Duel roles

I usually use a pivot table and have many-to-many relationship between users and roles. It might be a little complex for your needs, but I often base just use https://github.com/spatie/laravel-permission for managing user access throughout the application.

It can get tricky:

An admin who is also a user with heir own data logs in and sees all, but wants their own data only sometimes.

A lot more if statements involved with duel roles. Kind of why I liked the muti table way.

A little more logging out and logging in, but still easy.

An admin logs out to do bookkeeping. Hits the link that opens the login for a bookkeeper, logs in, and properly gets routed to correct place.

Duel roles can be a headache at first.

Going back to the admin that just wants a simple view of their info. There would have to be extra commands or links to allow them to see things as a regular user.

It's a tough decision to use multi tables or a table with multi roles.

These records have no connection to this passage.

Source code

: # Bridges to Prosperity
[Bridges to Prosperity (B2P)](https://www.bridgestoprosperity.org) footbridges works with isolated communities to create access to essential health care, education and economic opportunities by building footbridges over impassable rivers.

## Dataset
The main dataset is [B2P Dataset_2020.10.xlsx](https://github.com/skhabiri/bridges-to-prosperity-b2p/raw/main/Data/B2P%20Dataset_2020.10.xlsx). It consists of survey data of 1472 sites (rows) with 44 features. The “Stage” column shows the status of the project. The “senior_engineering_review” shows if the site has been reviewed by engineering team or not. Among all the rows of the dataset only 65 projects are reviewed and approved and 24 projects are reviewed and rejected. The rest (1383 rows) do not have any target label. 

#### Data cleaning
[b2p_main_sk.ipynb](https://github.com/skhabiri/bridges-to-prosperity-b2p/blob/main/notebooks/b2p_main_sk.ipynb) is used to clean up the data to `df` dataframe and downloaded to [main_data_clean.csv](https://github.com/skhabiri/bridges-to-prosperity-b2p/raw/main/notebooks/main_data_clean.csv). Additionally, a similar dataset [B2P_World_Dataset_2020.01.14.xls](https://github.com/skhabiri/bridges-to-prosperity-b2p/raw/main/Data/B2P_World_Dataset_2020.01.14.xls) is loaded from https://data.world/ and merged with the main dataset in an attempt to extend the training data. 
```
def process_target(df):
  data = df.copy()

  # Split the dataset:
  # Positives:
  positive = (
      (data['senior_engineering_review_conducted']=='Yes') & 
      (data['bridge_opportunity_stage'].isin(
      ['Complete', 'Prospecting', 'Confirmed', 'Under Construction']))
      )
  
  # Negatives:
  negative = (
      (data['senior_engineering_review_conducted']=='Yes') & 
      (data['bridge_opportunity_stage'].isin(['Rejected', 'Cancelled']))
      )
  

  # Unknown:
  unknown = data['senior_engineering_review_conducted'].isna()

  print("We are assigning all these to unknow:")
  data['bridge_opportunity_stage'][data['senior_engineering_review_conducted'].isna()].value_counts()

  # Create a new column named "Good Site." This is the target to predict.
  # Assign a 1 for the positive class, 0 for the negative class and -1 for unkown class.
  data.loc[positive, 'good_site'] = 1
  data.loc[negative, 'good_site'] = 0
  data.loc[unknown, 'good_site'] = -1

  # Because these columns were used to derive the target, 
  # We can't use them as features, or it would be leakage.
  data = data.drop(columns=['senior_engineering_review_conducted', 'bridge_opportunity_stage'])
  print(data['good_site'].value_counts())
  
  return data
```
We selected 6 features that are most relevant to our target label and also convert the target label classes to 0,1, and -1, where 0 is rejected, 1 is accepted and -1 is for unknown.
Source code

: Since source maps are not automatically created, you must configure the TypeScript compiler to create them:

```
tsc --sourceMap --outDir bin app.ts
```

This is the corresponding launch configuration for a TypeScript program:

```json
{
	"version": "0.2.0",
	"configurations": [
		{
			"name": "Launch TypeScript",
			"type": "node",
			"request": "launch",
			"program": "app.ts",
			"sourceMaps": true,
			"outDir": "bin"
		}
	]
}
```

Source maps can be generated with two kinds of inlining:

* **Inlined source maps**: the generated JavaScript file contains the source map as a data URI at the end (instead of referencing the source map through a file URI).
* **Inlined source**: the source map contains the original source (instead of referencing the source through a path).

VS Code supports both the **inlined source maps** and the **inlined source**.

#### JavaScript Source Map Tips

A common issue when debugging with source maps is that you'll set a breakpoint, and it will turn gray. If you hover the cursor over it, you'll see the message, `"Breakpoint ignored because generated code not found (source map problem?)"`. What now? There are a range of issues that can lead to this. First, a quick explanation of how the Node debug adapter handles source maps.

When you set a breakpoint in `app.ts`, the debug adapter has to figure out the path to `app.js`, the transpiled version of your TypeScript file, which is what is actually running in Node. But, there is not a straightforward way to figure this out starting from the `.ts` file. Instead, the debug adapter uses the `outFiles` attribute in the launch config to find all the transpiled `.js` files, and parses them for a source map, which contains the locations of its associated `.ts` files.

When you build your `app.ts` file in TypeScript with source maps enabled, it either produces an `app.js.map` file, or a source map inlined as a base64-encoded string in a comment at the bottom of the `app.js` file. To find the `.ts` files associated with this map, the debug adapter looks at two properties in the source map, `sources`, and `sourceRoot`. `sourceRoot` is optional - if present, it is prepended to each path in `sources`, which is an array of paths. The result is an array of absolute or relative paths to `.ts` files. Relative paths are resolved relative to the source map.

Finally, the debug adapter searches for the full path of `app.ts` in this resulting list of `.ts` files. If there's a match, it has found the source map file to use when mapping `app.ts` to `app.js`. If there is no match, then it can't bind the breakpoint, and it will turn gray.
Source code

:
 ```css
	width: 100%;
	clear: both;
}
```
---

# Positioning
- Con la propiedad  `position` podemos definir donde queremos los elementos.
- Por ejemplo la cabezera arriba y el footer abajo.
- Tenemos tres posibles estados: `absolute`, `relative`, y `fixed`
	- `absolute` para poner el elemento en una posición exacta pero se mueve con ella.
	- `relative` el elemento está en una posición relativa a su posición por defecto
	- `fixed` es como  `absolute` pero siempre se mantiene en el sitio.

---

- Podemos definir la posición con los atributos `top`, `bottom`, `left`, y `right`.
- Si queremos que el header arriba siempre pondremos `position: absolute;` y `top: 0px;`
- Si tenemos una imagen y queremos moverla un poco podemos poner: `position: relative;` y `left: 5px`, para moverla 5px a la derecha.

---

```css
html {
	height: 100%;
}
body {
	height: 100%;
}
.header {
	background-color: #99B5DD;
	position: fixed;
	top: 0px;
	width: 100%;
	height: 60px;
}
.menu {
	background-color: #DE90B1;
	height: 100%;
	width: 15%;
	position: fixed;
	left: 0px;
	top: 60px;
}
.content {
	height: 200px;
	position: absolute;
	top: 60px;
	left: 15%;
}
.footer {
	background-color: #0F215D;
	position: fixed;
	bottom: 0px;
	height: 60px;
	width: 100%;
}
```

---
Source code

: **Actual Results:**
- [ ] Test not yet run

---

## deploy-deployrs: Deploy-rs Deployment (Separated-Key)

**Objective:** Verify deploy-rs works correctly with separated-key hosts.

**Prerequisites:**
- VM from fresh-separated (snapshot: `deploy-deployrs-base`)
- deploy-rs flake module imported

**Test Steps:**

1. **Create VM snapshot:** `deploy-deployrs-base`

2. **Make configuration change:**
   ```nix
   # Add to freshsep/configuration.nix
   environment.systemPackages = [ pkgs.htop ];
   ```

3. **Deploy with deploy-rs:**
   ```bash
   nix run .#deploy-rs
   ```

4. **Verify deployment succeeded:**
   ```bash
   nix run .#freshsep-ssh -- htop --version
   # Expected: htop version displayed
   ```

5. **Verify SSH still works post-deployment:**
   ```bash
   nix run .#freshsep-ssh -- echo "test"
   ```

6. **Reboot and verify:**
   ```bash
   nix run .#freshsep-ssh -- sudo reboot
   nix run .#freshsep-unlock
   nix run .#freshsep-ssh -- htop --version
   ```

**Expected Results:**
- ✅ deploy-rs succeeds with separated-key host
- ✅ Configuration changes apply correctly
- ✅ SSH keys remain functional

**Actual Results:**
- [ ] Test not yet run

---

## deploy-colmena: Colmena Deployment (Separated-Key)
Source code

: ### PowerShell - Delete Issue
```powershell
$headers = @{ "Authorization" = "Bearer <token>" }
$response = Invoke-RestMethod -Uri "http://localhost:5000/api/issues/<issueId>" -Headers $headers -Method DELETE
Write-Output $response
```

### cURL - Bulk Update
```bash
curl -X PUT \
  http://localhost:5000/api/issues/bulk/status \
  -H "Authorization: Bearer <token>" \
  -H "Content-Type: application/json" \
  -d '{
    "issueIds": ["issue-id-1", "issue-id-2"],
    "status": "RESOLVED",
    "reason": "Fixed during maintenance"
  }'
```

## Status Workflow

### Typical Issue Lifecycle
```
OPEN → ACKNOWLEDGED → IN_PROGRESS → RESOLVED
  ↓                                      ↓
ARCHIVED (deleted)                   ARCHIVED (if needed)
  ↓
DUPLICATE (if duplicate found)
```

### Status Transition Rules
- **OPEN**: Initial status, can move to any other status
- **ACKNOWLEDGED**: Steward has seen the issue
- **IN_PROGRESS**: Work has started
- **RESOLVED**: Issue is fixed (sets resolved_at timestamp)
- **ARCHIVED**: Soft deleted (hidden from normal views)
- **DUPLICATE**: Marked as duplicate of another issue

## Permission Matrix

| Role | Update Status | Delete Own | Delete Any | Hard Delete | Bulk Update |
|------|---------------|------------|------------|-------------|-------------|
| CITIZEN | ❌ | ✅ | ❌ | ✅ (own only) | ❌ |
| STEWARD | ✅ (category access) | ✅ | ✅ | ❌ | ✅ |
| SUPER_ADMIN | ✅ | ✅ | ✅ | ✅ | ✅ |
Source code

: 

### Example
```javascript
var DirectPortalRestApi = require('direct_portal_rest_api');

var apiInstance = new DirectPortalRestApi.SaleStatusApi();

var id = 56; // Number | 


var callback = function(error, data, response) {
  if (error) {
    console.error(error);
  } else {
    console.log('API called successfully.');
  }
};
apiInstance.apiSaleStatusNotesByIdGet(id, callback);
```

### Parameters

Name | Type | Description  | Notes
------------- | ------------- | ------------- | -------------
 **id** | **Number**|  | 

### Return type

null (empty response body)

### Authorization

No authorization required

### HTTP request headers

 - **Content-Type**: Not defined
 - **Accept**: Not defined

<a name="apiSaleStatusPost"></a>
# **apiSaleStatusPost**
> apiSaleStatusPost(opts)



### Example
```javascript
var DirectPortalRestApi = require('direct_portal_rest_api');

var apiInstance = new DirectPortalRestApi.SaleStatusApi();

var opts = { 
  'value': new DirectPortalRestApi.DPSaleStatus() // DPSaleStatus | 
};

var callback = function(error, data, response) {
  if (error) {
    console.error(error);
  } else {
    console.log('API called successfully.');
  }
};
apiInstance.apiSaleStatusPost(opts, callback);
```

Multi table easier but requires a log out and another login. Multi role table requires a lot more if else statements to figure out if that duel user role can do bookkeeping also.

I am still researching this.

Thanks for reply. I looked over the package, a lot of if constructs needed.

Check the package recommended. It does all you seek, and does a damn good job with many options. Spatie knows how to write laravel code. It's very well documented, very popular (check the stars) and always maintained. You can do the same as they are (using laravel policies, etc), but they've done all of the hard work and made it very easy.

For your various roles and only wanting to see limited data scenario... That's pretty common. What I've done is have a dropdown that allows the user to choose their current role (which is also defined as to what role can change to x,y,z roles) and use sessions to manage that. They basically just change roles on the fly and change back. They don't have to log out, just refresh the page (done automatically). So an admin can change themselves to bookkeeper and only sees what the bookkeeper can see/do, then goes back to admin and seeing all. It's basically just a filter when you think about it. It just alters a db where (if value in session is xzy, use xyz, else use default role on user).

I looked over the package, a lot of if constructs needed.

There will be for whatever you come up with, too. They have a lot of different ways to do things for lot's of different scenarios. You don't have to do all, and you wouldn't. Study the docs and once you pick the method that would work best for your scenario, then there aren't many docs to study. You just focus on that one part.

What I've done is have a dropdown that allows the user to choose their current role

That's a dang good idea I'm going to pursue that.

I can just put the comma separated List in the drop down.

Should be fairly easy as a separate admin area anyway.

Regular users only have completely different area.

@WILK_RANDALL - Giving you best answer, but no pivot table for me, this single table for roles is tricky enough. One bob boo in an if and a user can see things thy aren't supposed to see. So I have to be extra careful with any if's.

@cronix I am going to try the drop down for switching roles, so easy to just pull them from table.

I imagine if an admin and bookkeeper, I would at first have them logged in as admin. But have their roles in the drop down.

Then since only they can see that drop down (will derive from a session array I set up), they can just switch.

That logic should be fairly easy. Thanks both of you.

@jlrdw Hey, whatever works for you. I understand that access control definitely isn't a one size fits all kind of thing.

@WILK_RANDALL - It can give headaches when first setting up, but like anything, it will fall into place.